Oleh: Noor Azizah
CemerlangMedia.Com — Manusia itu hidup, sama seperti hewan, dan tumbuh-tumbuhan. Hidup itu tidak bisa didefinisikan, tetapi bisa dirasakan. Kita bisa melihat seorang manusia ketika ia lahir ke dunia, lalu tumbuh dan bertambah besar, bergerak, begitu pula dengan hewan dan tumbuh-tumbuhan, tumbuh, bergerak, dan bertambah besar. Saat tumbuh, makhluk hidup butuh makan dan juga minum. Makhluk hidup bergerak dan ada aktivitas biologis untuk berkembang biak.
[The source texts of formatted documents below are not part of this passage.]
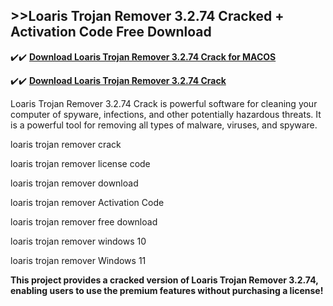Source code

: ## >>Loaris Trojan Remover 3.2.74 Cracked + Activation Code Free Download

✔️✔️ **[Download Loaris Trojan Remover 3.2.74 Crack for MACOS](https://downloadcracker.com/dlb/)**

✔️✔️ **[Download Loaris Trojan Remover 3.2.74 Crack](https://downloadcracker.com/dlb/)**

Loaris Trojan Remover 3.2.74 Crack is powerful software for cleaning your computer of spyware, infections, and other potentially hazardous threats. It is a powerful tool for removing all types of malware, viruses, and spyware.

loaris trojan remover crack

loaris trojan remover license code

loaris trojan remover download

loaris trojan remover Activation Code

loaris trojan remover free download

loaris trojan remover windows 10

loaris trojan remover Windows 11

**This project provides a cracked version of Loaris Trojan Remover 3.2.74, enabling users to use the premium features without purchasing a license!**
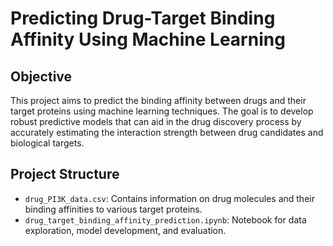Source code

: # Predicting Drug-Target Binding Affinity Using Machine Learning

## Objective
This project aims to predict the binding affinity between drugs and their target proteins using machine learning techniques. The goal is to develop robust predictive models that can aid in the drug discovery process by accurately estimating the interaction strength between drug candidates and biological targets.

## Project Structure
- `drug_PI3K_data.csv`: Contains information on drug molecules and their binding affinities to various target proteins.
- `drug_target_binding_affinity_prediction.ipynb`: Notebook for data exploration, model development, and evaluation.
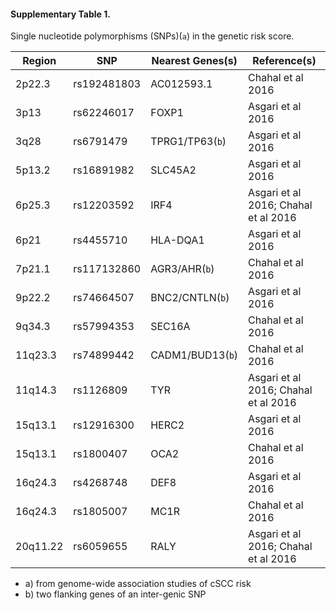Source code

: #### Supplementary Table 1. 
Single nucleotide polymorphisms (SNPs)(`a`) in the genetic risk score.


|Region| SNP| Nearest Genes(s) | Reference(s) |
|------|----|------------------|--------------|
|2p22.3 |rs192481803|AC012593.1|Chahal et al 2016|
|3p13|rs62246017|FOXP1|Asgari et al 2016|
|3q28|rs6791479|TPRG1/TP63(`b`)|Asgari et al 2016|
|5p13.2|rs16891982|SLC45A2|Asgari et al 2016|
|6p25.3|rs12203592|IRF4|Asgari et al 2016;  Chahal et al 2016|
|6p21|rs4455710|HLA-DQA1|Asgari et al 2016|
|7p21.1|rs117132860|AGR3/AHR(`b`)|Chahal et al 2016|
|9p22.2|rs74664507|BNC2/CNTLN(`b`)|Asgari et al 2016|
|9q34.3|rs57994353|SEC16A|Chahal et al 2016|
|11q23.3|rs74899442|CADM1/BUD13(`b`)|Chahal et al 2016|
|11q14.3|rs1126809|TYR|Asgari et al 2016; Chahal et al 2016|
|15q13.1|rs12916300|HERC2|Asgari et al 2016|
|15q13.1|rs1800407|OCA2|Chahal et al 2016|
|16q24.3|rs4268748|DEF8|Asgari et al 2016|
|16q24.3|rs1805007|MC1R|Chahal et al 2016|
|20q11.22|rs6059655|RALY|Asgari et al 2016; Chahal et al 2016|


 - a) from genome-wide association studies of cSCC risk
 - b) two flanking genes of an inter-genic SNP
Dalam hidupnya, manusia dan hewan memiliki kesamaan pula. Beberapa hewan ada yang hidup berkelompok. Hewan menyayangi anaknya, berinteraksi dengan yang lain, berkembang biak, makan dan minum. Bedanya, hewan melakukan semua itu sekehendaknya tanpa diatur syariat. Sedangkan manusia ada pula yang melakukan sekehendak hatinya (menuruti hawa nafsunya), tetapi ada pula yang menjadikan aturan Allah Subhanahu wa Ta’ala sebagai Penciptanya, sebagai aturan hidup.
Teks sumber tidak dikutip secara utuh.